A propos de la gestion dans ce secteur - certains diraient la gouvernance, je préfère parler de nouvelle appropriation sociale - ce n’est pas en faisant nommer une haute autorité ou les directions de chaînes principalement par le Parlement, que nous sortirons de la tutelle politique. C’est pourquoi nous proposons que le CSA (Conseil Supérieur de l’Audiovisuel) transformé en Conseil Supérieur des Médias, soit constitutionnalisé et que sa composition soit revue.

Elle devrait être tripartite : une représentation de l’opinion publique au travers de tous les partis politiques en fonction de leur résultat dans les dernières échéances électorales, les professionnels de l’audiovisuel par un renforcement de la représentation syndicale, et les citoyens dans les formes de représentation qu’ils se donnent.

Je veux souligner que le recours à un "panel" de citoyens ne me semble pas pertinent. Il y a des associations nombreuses, des confédérations syndicales, d’autres représentations collectives, qui peuvent parler dans un tel conseil supérieur des médias au nom de collectifs de citoyens importants.
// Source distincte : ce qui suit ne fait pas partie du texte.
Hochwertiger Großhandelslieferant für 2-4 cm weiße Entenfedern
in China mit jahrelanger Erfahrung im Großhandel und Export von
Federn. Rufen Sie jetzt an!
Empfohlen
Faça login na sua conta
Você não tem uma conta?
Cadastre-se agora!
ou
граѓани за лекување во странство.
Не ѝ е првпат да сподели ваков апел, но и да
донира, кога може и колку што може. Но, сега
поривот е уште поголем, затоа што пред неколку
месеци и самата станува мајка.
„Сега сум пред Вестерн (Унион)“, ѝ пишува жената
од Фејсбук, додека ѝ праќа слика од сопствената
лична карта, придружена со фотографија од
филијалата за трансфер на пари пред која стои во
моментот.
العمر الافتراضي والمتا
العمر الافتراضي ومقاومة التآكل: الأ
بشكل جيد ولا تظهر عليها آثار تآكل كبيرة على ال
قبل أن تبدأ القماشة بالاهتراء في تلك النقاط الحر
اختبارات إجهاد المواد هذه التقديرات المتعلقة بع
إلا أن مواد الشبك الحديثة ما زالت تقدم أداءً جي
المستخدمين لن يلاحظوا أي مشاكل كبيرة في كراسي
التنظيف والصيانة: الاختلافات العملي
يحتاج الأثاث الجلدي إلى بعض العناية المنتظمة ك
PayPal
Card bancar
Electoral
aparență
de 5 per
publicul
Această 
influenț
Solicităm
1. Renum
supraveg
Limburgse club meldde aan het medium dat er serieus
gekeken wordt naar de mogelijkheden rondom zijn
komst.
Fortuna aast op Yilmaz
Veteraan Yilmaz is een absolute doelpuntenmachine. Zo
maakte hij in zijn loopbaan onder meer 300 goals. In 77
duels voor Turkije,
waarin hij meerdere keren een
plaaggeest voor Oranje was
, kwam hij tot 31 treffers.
Quant aux dirigeants des chaînes publiques, ils doivent être élus par les conseils d’administrations, responsables devant eux et le collectif des journalistes doit avoir droit de veto sur la nomination d’un rédacteur en chef.

Enfin, concernant la création, on ne peut s’en tenir à un "soutien vigoureux de la production indépendante". Ayons le courage, surtout dans un moment où les personnels de France 3 manifestent, de poser la question d’une refondation de la production publique dans l’audiovisuel. Il est urgent de reconstruire un pôle public en la matière, d’abroger les décrets Tasca, et de promouvoir des coopérations avec les médias associatifs, locaux, régionaux ou nationaux, et en Europe.

En renouvelant tout mon soutien à l’action que vous menez depuis des années, je vous adresse, Madame, Monsieur, mes salutations les meilleures.